If “The Jungle Line” is the album’s most shocking track, The Boho Dance is its most powerful. Here, Joni Mitchell sums up her place in the world as well as anywhere, noting that she has no place at all but sits between the rich and the bohemian, an outsider uncomfortable in her own clothes. The Hissing of Summer Lawns is beautiful jazz/rock that melts in your mind and serves as a setup for the next track, “Harry’s House/Centerpiece,” the story of a soon-to-be-emancipated wife written in two sections. Sweet Bird recalls the dry pieces of old, and the album ends with the mostly a capella “Shadows and Light.”

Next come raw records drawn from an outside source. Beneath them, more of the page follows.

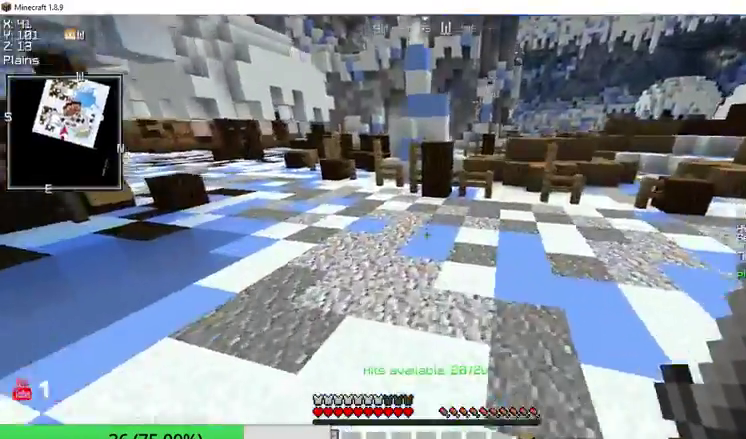
{"keys": ["w"], "mouse": [], "events": []}
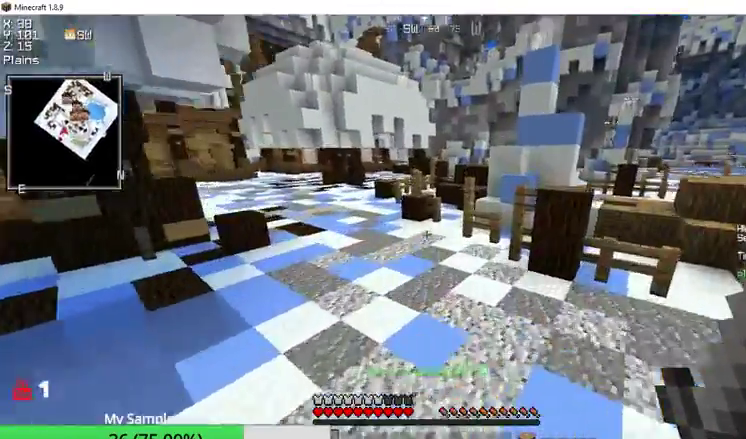
{"keys": ["w"], "mouse": [], "events": []}
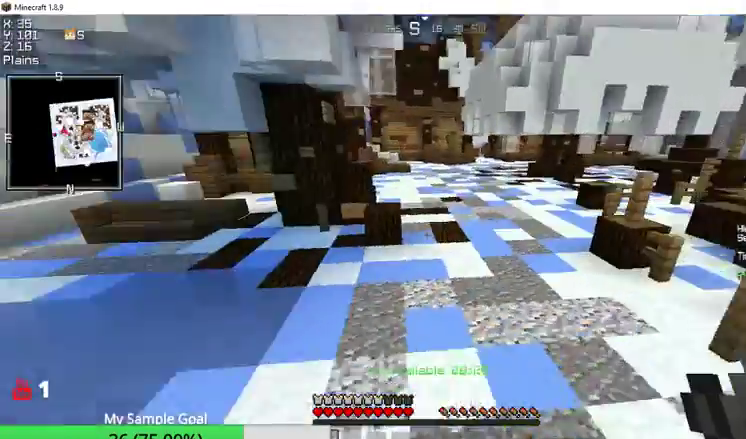
{"keys": ["w"], "mouse": [], "events": []}
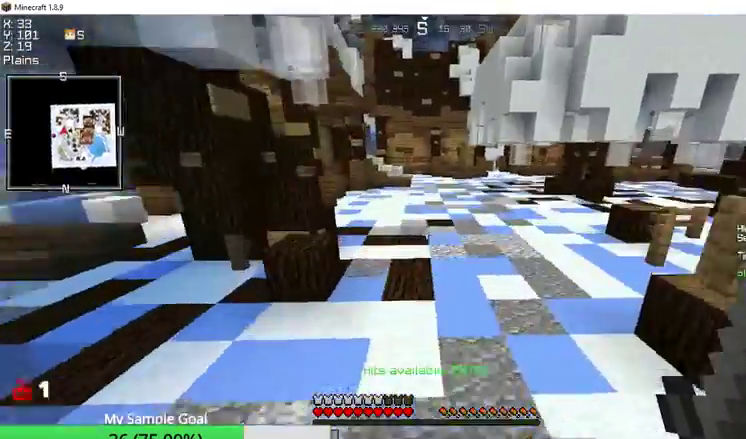
{"keys": ["w"], "mouse": [], "events": []}
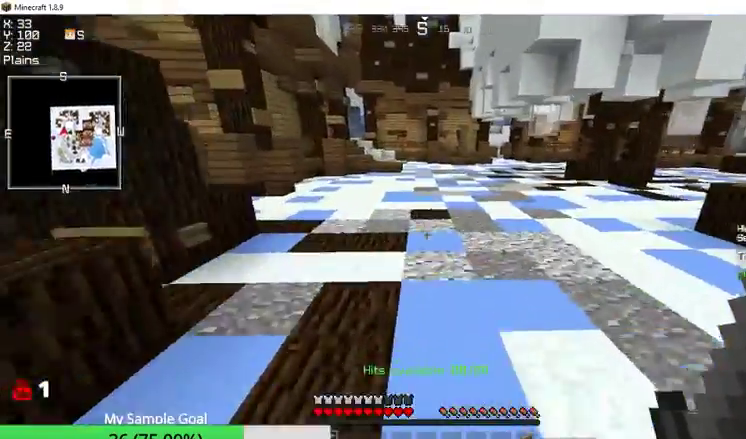
{"keys": ["w"], "mouse": [], "events": []}
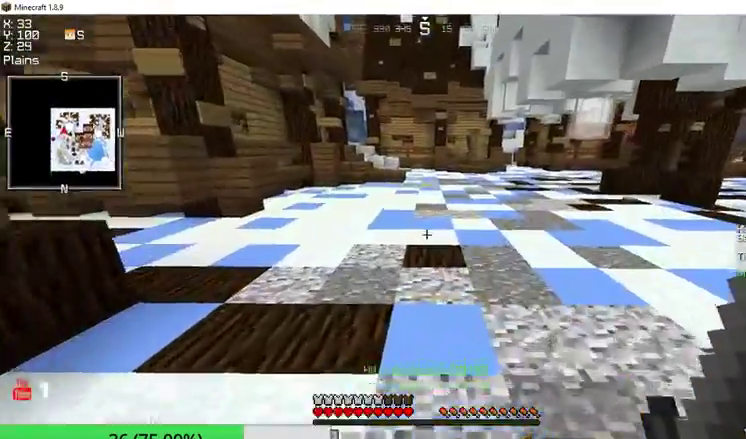
{"keys": ["w"], "mouse": [], "events": []}
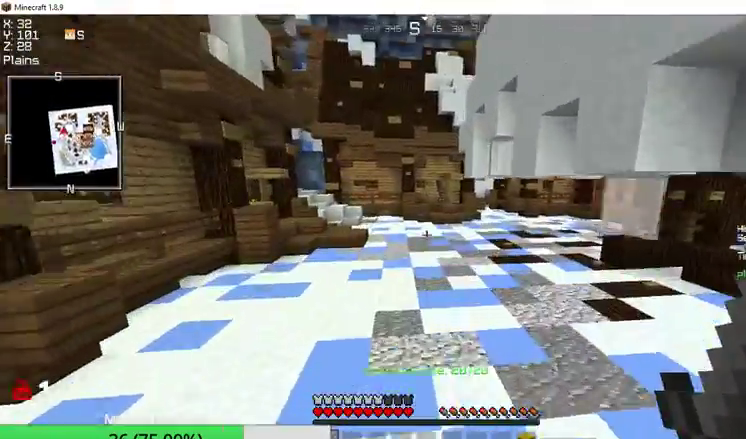
{"keys": ["w"], "mouse": [], "events": []}
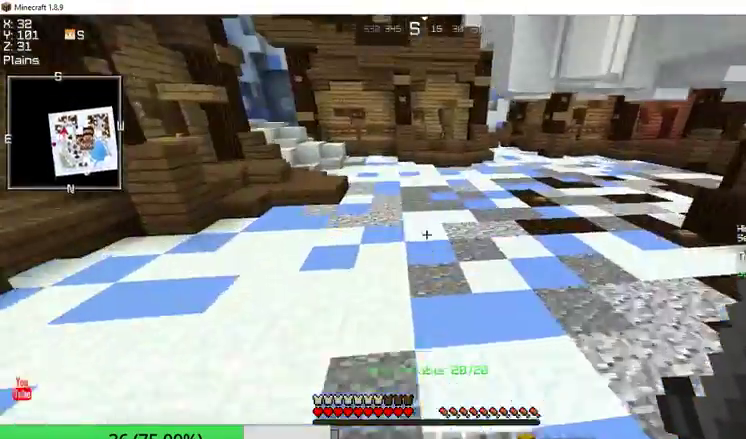
{"keys": ["w"], "mouse": [], "events": []}
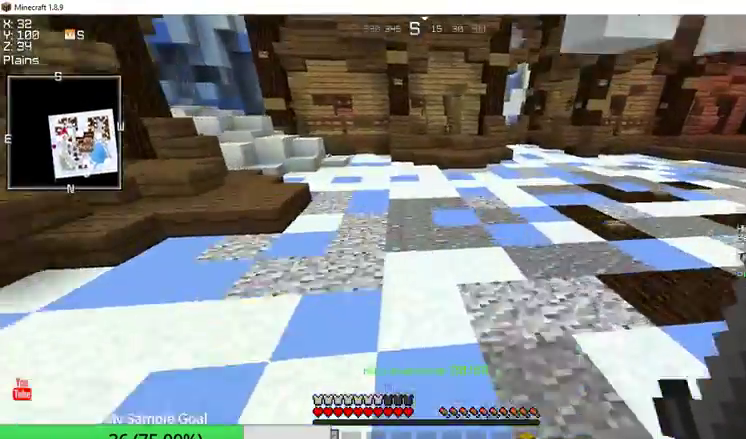
{"keys": ["w"], "mouse": [], "events": []}
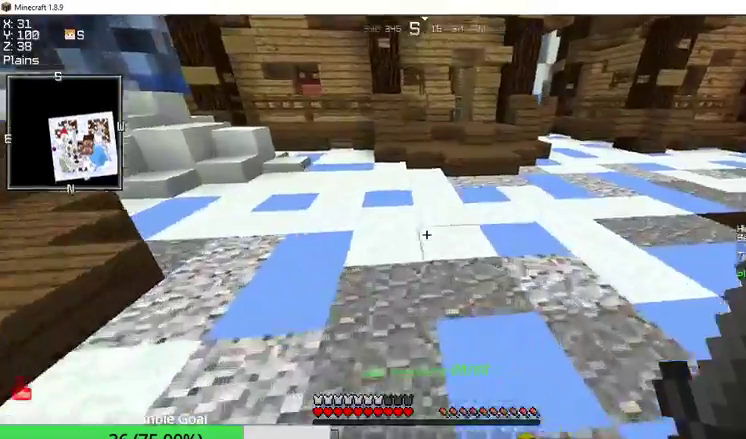
{"keys": ["w"], "mouse": [], "events": []}
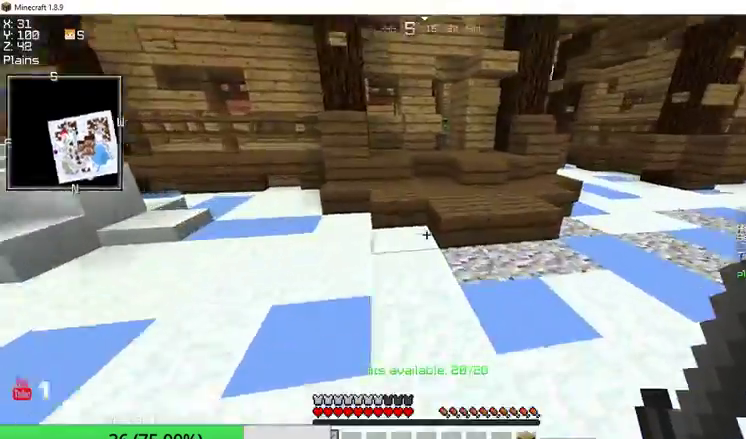
{"keys": ["w"], "mouse": [], "events": [[233, "mouse_left", "down"], [400, "mouse_left", "up"]]}
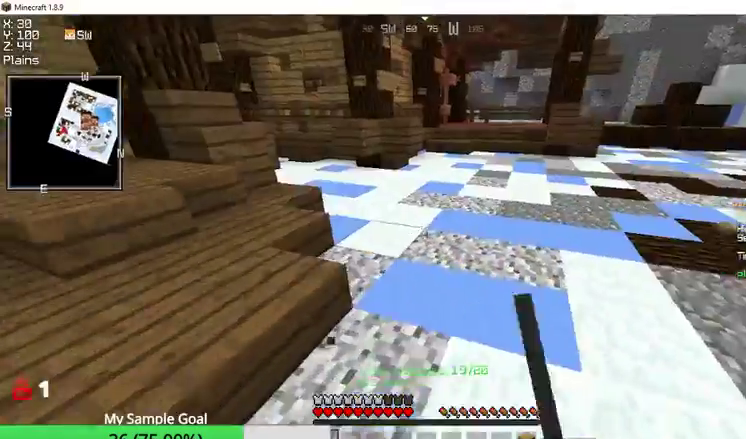
{"keys": ["w"], "mouse": [], "events": []}
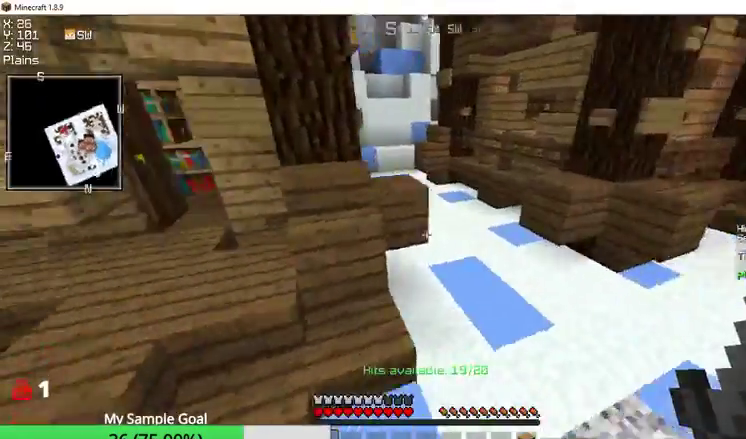
{"keys": ["w"], "mouse": [], "events": []}
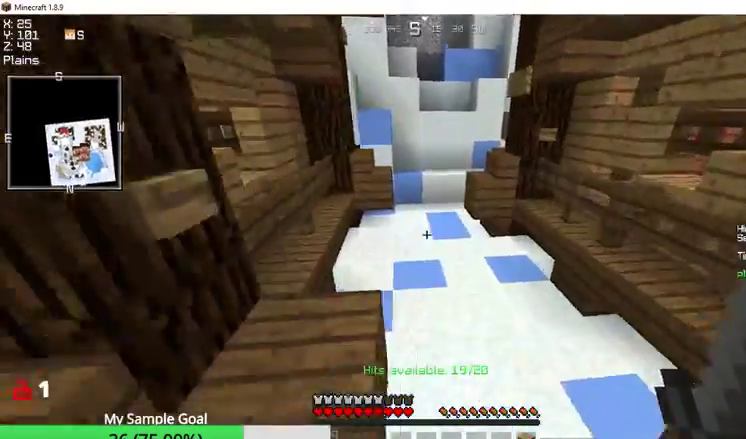
{"keys": ["w"], "mouse": [], "events": []}
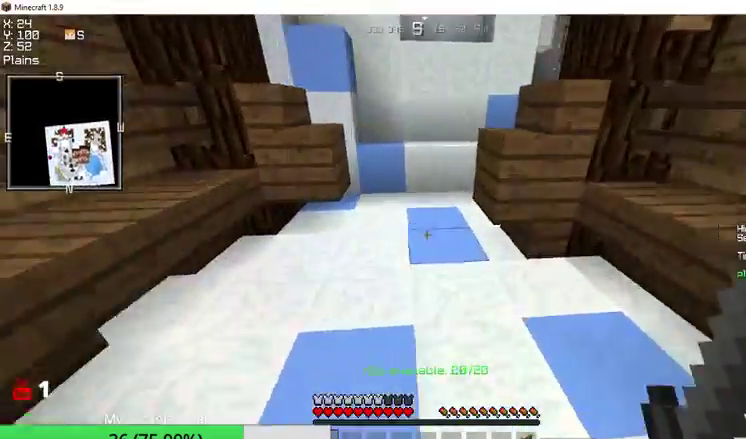
{"keys": ["w"], "mouse": [], "events": []}
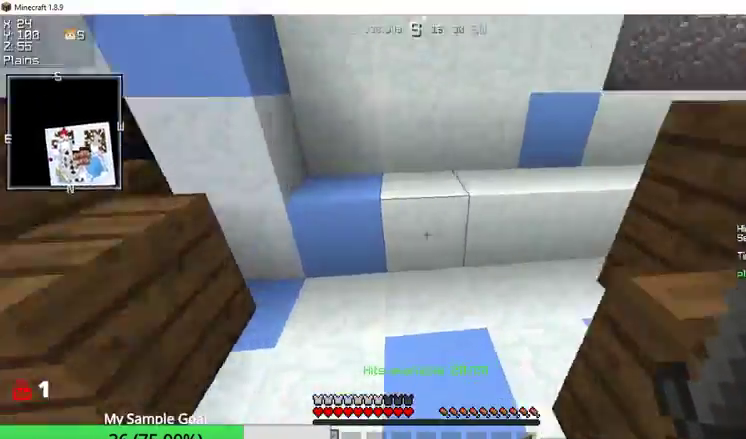
{"keys": ["w"], "mouse": [], "events": []}
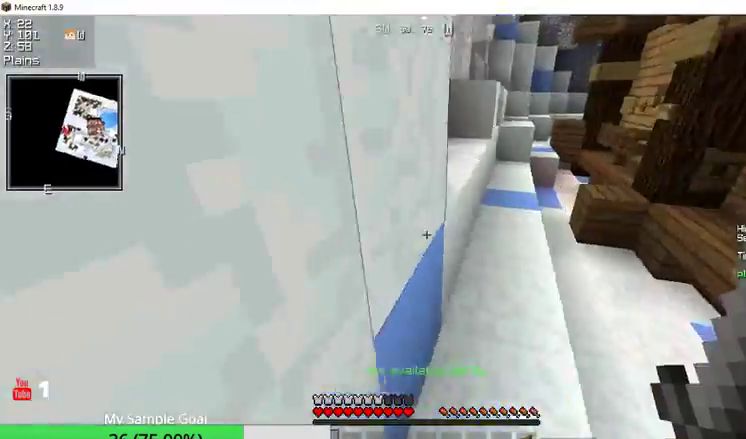
{"keys": ["w"], "mouse": [], "events": []}
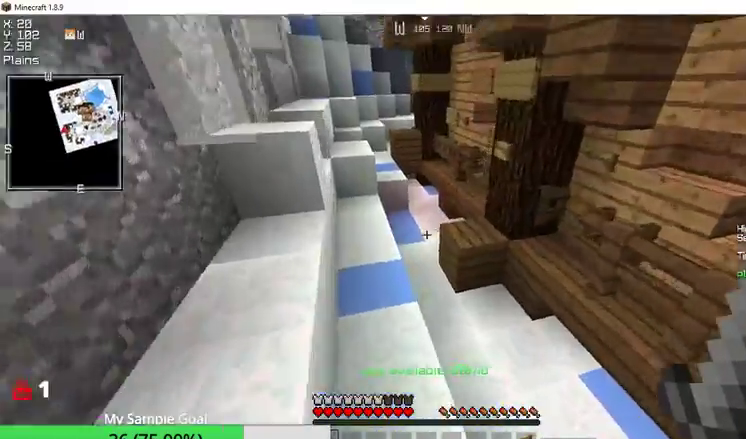
{"keys": ["w"], "mouse": [], "events": []}
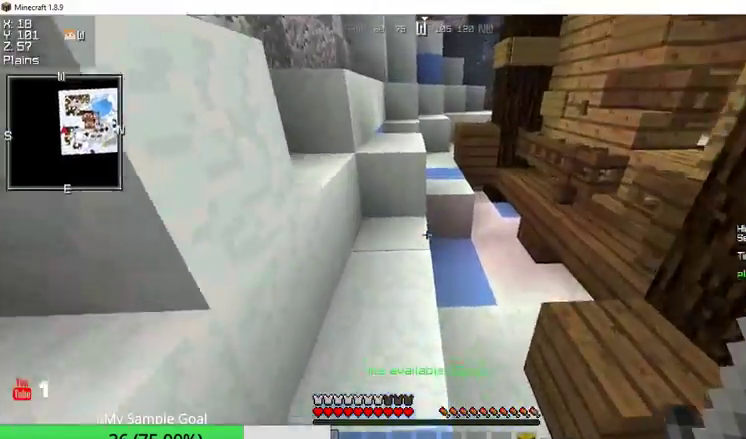
{"keys": ["w"], "mouse": [], "events": []}
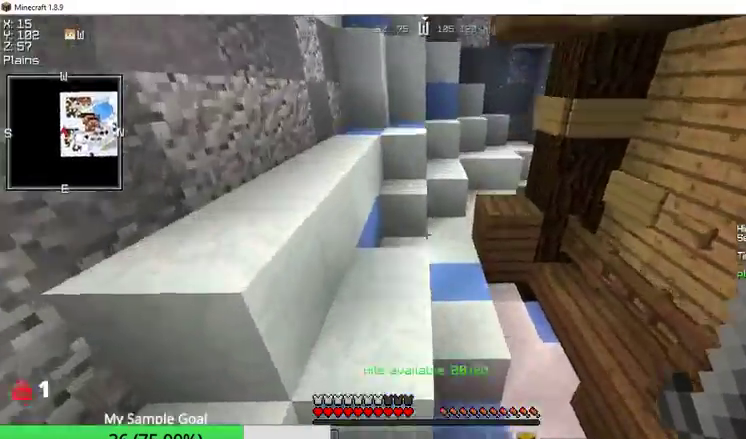
{"keys": ["w"], "mouse": [], "events": []}
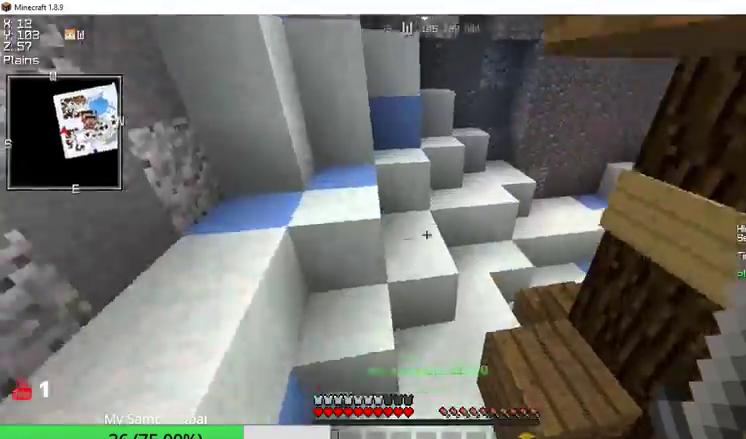
{"keys": ["w"], "mouse": [], "events": []}
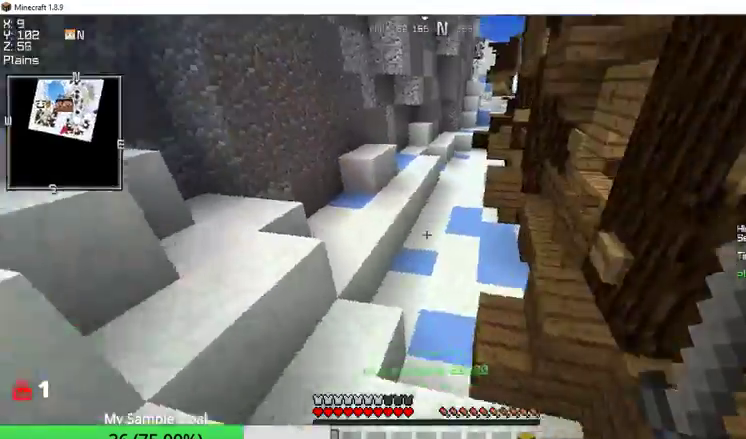
{"keys": ["w"], "mouse": [], "events": []}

The references to painting are more pronounced on this album, replacing in one sense the use of colors on Blue, but it has become clear that Mitchell is that rare creature, like William Blake, equally at home in the worlds of images and words (and, of course, music). The centuries produce few of these, and they are to be treasured. The Hissing of Summer Lawns is itself a small treasure, part of a string of albums, Blue through Hejira, that stands as one of the greatest artistic achievements of the twentieth century.

Original elpee version

A1. In France They Kiss on Main Street (3:17)
A2. The Jungle Line (4:20)
A3. Edith and the Kingpin (3:35)
A4. Don’t Interrupt the Sorrow (4:04)
A5. Shades of Scarlett Conquering (4:57)
B1. The Hissing of Summer Lawns (John Guerin/Joni Mitchell) (3:00)
B2. The Boho Dance (3:56)
B3. Harry’s House/Centerpiece (“Centerpiece” by Johnny Mandel/Jon Hendricks) (6:52)
B4. Sweet Bird (4:10)
B5. Shadows and Light (4:15)

All songs written by Joni Mitchell unless noted.

The Players

Joni Mitchell (vocals, acoustic guitar, piano, Moog, keyboards, ARP-Farsifa), Max Bennett (bass), John Guerin (drums, arrangement, Moog) with Jeff Baxter (electric guitar on A1), Larry Carlton (electric guitar), David Crosby (background voices on A1), Victor Feldman (electric piano, vibes, congas, keyboard, percussion), Wilton Felder (bass), Chuck Findley (horn, trumpet, flugle horn), Robben Ford (electric guitar, dobro, guitar), Graham Nash (background voices on A1), Dale Oehler (string arrangement on A5), Joe Sample (electric piano on A3, keyboards on B3), Bud Shank (sax, flute, bass flute), James Taylor (background voices on A1, guitar on B1), Warrior drums of Burundi (drums and voices on A2). Engineered by Henry Lewy; mixed by Henry Lewy and Joni Mitchell. Produced by Joni Mitchell and Henry Lewy.

The Pictures

Cover illustration and package design by Joni Mitchell. Art direction by Glen Christensen. Photography by Norman Seeff.

The Plastic

Released on elpee, quadraphonic elpee, cassette and quadraphonic 8-track in November 1975* in Canada (Asylum, 7ES-1051), the US (Asylum, 7E/EQ/8Q-1051), the UK (SYLA/TCSYLA-8763), Germany (Asylum, K 53 018), Italy (Asylum, W 53018) and Japan (Asylum, P-10087Y) with gatefold cover; reached #14 on the UK charts and #4 on the US charts (RIAA-certified gold record). (First referenced in 11/15/18 issue of Billboard.)

  1. Re-issued on cassette in the 1980s in the UK (Asylum, K.453018) and Germany (453 018).
  2. Re-issued on compact disc in 1987 in Germany (Asylum, 253 018).
  3. Re-issued on compact disc in 1991 in Germany (Asylum, 60332-2).
  4. Re-issued on compact disc in 1998 in Japan (Asylum, AMCY-3160).